Как говорит наша стойкая мама, которой от нас тоже, видимо, не раз доставалось: «На детей обижаться нельзя. Никогда!»
Про то, что нельзя обижать родителей, моя мама, кстати, не говорит никогда. Хотя, казалось бы, почему. По-моему мысль тоже интересная. Надо ввести эту мысль в историю нашей семьи.

Ну а у моей сестры рыдают уже все - и мама и дочка. Галя у нас вообще-то не очень слезливая, она больше в бабушку. Ее заплакать заставить сложно, она тяготы жизни переносит, твердо стоя на ногах. Но сегодня день особенный, завтра свадьба. Нужно и поплакать, и поругаться, и помириться, и понять, что и дочь у тебя одна, и мама у тебя одна, и что когда-то надо начать беречь друг друга.

Еду в машине домой и всю дорогу обсуждаю с Галей по телефону, какой все-таки Наташа купила костюм - хороший или плохой. Племянница уже уверяет, что он очень даже красивый, это она так сказала, сдуру, и вообще она не это имела в виду. Наташа стойко не верит. Но чувствую, уже начинает сомневаться, в диалог уже вступает. То есть, главное, на свадьбу все-таки пойдем все!

Свадьба была очень красивая. Не свадьба, а мечта. Все было продумано до мелочей. И вся наша женская линейка выглядела более чем достойно! И тосты мы сказали отличные. Мы все по женской линии очень хорошо говорим, красиво, емко и по делу. А когда бабушка говорит, то в конце все всегда плачут. Все кроме бабушки. Я все время удивляюсь, как это ей удается? Вот что значит старая школа!

А через год у нас родилась еще одна девочка.

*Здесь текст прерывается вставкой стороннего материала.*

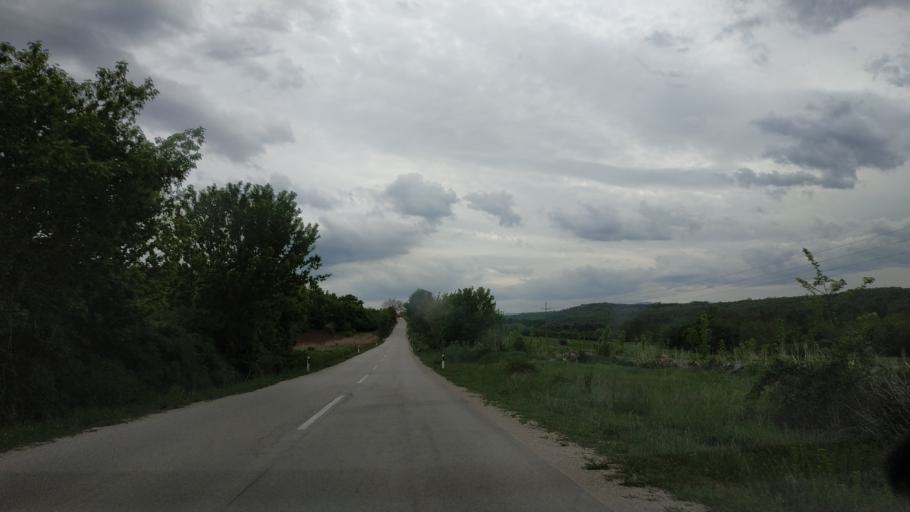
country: RS
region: Central Serbia
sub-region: Nisavski Okrug
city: Aleksinac
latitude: 43.6151
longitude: 21.6902
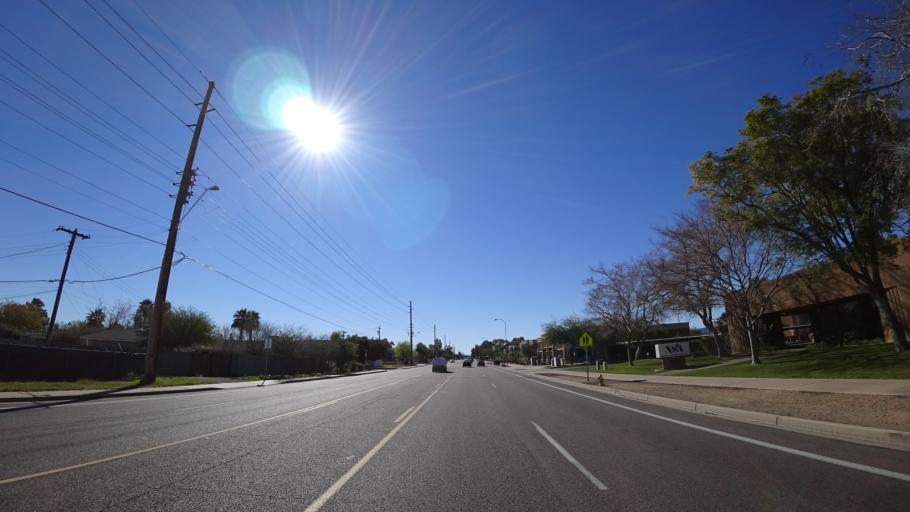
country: US
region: Arizona
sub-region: Maricopa County
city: Tempe Junction
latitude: 33.4122
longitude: -111.9609
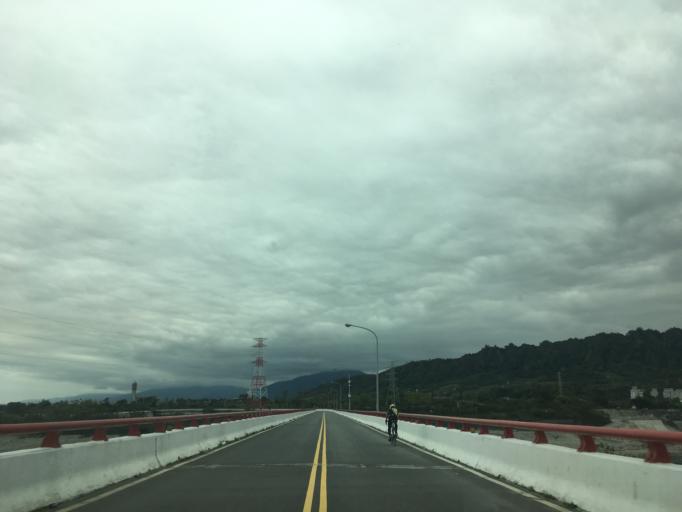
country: TW
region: Taiwan
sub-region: Taitung
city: Taitung
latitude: 22.8096
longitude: 121.1361
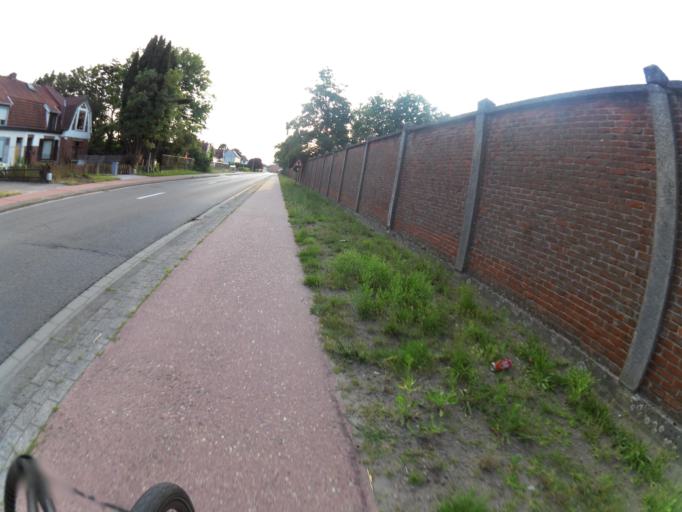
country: BE
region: Flanders
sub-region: Provincie Antwerpen
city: Balen
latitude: 51.1925
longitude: 5.1650
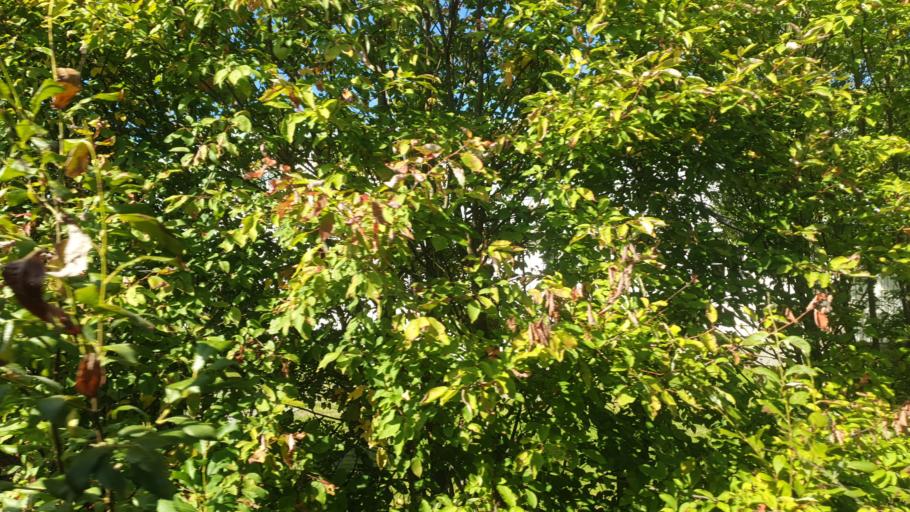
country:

Я была в Будапеште, когда получила от Гали sms-ку: – «Лена, я родила ночью Тасю.»
Эта девочка обязательно должна взять все наши лучшие черты по женской линии. Только она будет еще лучше нас, еще счастливее, еще успешнее.
Я сидела в ресторане в одном из самых красивых городов мира и плакала от счастья. Ну вот есть и еще девочка в нашем роду. И это хороший знак, думала я, что я пью вино за ее рождение именно в этом городе. Значит судьба ее сложится как-то по особенному. А в тот момент когда Галя ее рожала, и я не могла об этом знать, я случайно забрела в церковь. Церковь оказалась христианской. Между прочим единственная в Будапеште. Я отстояла всю службу, хотя никогда этого не делаю. А после службы еще подошла к священнику и долго с ним говорила.
Я пила венгерское вино и все события последних дней из маленьких кубиков складывались для меня в одну целую картину. И во всем я видела хорошие приметы. И это было для меня то редкое, абсолютное состояние счастья за самых дорогих для меня на свете людей. И еще я думала: «Ну неужели они не догадаются сделать меня крестной матерью?»